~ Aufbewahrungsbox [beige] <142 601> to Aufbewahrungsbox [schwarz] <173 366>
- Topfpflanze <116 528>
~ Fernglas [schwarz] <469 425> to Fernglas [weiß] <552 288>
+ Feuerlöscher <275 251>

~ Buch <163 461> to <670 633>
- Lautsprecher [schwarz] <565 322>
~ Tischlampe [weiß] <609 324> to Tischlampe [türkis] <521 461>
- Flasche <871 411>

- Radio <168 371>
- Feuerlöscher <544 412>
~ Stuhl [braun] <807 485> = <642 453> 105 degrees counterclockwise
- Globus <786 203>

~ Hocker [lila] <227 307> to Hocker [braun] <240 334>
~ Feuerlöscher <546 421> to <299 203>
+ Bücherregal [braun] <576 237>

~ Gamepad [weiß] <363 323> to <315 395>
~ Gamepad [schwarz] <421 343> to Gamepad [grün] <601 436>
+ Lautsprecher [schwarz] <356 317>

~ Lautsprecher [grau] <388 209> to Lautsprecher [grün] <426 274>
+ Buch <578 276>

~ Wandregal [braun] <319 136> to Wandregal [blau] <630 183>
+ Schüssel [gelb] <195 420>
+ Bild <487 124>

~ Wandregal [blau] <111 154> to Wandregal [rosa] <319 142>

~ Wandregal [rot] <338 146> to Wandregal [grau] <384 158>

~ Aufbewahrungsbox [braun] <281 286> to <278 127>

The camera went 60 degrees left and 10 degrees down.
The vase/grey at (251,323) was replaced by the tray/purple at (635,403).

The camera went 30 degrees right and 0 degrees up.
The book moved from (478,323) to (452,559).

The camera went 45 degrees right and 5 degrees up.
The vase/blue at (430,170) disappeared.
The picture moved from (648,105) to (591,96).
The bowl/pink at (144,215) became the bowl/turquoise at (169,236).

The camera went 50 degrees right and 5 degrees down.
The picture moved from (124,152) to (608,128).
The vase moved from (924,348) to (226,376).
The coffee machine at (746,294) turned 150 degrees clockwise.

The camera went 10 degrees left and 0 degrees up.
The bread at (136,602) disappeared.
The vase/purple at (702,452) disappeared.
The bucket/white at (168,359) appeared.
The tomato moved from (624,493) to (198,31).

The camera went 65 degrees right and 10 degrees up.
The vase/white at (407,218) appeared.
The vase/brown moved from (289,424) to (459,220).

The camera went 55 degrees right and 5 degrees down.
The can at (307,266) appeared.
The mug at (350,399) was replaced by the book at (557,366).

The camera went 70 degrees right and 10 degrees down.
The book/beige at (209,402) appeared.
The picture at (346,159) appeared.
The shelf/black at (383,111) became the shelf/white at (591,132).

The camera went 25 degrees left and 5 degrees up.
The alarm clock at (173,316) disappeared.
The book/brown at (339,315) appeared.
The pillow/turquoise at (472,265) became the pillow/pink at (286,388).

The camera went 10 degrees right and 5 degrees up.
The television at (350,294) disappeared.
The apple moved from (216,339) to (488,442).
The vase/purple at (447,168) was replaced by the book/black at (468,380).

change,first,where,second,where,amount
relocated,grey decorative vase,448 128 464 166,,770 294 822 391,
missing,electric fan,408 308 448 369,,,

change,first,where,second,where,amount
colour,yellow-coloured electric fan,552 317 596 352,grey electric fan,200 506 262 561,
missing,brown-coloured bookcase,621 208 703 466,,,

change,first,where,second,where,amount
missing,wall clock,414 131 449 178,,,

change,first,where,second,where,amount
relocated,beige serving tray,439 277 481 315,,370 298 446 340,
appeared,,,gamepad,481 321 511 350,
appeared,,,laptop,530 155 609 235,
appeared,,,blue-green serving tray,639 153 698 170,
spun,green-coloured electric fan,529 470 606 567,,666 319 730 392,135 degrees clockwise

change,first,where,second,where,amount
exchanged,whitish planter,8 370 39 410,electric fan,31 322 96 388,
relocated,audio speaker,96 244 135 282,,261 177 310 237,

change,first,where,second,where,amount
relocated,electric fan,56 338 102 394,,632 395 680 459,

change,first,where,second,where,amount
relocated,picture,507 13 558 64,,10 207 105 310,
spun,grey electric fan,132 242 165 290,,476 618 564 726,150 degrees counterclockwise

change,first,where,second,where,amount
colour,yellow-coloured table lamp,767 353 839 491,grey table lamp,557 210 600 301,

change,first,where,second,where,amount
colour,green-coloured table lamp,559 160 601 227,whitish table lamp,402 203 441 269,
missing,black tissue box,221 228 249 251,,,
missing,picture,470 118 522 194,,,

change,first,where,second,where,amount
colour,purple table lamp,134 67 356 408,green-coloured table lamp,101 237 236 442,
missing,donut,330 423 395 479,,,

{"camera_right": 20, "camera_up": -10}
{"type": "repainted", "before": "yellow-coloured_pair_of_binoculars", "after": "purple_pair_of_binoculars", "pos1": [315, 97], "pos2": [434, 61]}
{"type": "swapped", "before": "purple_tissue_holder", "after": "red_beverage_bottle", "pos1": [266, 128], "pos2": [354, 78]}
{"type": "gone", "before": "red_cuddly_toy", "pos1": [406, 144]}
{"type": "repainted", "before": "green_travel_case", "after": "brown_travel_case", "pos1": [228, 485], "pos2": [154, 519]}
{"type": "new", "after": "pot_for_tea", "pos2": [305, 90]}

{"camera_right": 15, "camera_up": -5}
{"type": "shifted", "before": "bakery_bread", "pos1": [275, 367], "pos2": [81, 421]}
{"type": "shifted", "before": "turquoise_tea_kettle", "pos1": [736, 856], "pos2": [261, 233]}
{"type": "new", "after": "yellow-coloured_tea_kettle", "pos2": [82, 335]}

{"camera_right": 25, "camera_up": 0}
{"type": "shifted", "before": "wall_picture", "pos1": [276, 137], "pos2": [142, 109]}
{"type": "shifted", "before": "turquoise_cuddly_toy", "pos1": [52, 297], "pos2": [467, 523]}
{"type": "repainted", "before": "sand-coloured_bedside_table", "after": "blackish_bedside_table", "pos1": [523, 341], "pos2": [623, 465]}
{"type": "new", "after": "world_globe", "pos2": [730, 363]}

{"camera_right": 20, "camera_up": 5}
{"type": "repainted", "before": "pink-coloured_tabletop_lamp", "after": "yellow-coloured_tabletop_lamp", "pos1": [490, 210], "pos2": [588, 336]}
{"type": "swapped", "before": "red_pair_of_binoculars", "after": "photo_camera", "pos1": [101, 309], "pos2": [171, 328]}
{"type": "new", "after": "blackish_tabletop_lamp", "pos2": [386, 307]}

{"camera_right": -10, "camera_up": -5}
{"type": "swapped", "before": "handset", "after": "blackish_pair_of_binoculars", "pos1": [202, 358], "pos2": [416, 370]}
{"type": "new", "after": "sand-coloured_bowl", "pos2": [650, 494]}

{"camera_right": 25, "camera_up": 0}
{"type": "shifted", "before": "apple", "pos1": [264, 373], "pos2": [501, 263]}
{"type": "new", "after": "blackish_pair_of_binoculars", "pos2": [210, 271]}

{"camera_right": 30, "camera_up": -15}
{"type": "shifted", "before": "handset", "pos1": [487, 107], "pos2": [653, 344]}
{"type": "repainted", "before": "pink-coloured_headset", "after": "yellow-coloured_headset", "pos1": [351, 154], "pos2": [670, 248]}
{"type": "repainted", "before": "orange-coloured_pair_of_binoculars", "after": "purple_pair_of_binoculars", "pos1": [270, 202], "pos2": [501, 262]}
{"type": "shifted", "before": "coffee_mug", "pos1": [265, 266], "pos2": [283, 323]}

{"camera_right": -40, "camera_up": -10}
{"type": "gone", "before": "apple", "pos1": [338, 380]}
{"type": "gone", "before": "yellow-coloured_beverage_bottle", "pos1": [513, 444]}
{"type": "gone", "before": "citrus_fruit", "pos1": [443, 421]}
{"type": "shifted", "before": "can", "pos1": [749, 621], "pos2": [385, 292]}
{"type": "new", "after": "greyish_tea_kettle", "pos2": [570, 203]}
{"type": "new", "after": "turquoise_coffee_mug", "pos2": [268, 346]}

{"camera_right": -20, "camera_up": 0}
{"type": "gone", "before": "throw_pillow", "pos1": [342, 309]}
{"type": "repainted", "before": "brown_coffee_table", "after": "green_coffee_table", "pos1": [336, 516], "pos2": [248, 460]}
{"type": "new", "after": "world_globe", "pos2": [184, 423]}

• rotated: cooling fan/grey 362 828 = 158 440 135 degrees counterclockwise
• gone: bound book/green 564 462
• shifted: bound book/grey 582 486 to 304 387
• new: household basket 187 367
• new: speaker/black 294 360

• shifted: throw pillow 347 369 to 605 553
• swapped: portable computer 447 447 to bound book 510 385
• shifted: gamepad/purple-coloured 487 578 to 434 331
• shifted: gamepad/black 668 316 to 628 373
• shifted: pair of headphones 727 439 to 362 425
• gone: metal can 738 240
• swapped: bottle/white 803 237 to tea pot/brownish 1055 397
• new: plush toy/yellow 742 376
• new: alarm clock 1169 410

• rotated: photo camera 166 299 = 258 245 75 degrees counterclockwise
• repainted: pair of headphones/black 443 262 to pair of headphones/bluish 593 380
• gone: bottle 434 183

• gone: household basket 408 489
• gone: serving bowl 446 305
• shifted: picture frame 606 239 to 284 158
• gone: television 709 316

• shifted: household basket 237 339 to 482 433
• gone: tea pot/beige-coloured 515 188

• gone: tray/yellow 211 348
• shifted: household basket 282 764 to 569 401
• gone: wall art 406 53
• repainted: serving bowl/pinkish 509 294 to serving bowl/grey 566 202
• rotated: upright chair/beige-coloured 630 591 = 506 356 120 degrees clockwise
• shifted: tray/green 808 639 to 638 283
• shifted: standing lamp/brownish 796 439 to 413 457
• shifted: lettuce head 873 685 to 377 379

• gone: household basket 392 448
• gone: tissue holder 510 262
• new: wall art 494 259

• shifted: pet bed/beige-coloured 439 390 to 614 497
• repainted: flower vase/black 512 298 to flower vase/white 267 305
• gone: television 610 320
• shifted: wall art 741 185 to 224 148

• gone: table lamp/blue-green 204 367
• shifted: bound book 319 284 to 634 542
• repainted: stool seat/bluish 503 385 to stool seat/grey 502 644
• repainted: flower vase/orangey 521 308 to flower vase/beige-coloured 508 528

========

DIRECTIONS FOR THIS TASK:
Set the material down exactly as written, starting at its first line. The line containing "[weiß] <552 288>" is the last one to include.

ANSWER TO THIS TASK:
~ Aufbewahrungsbox [beige] <142 601> to Aufbewahrungsbox [schwarz] <173 366>
- Topfpflanze <116 528>
~ Fernglas [schwarz] <469 425> to Fernglas [weiß] <552 288>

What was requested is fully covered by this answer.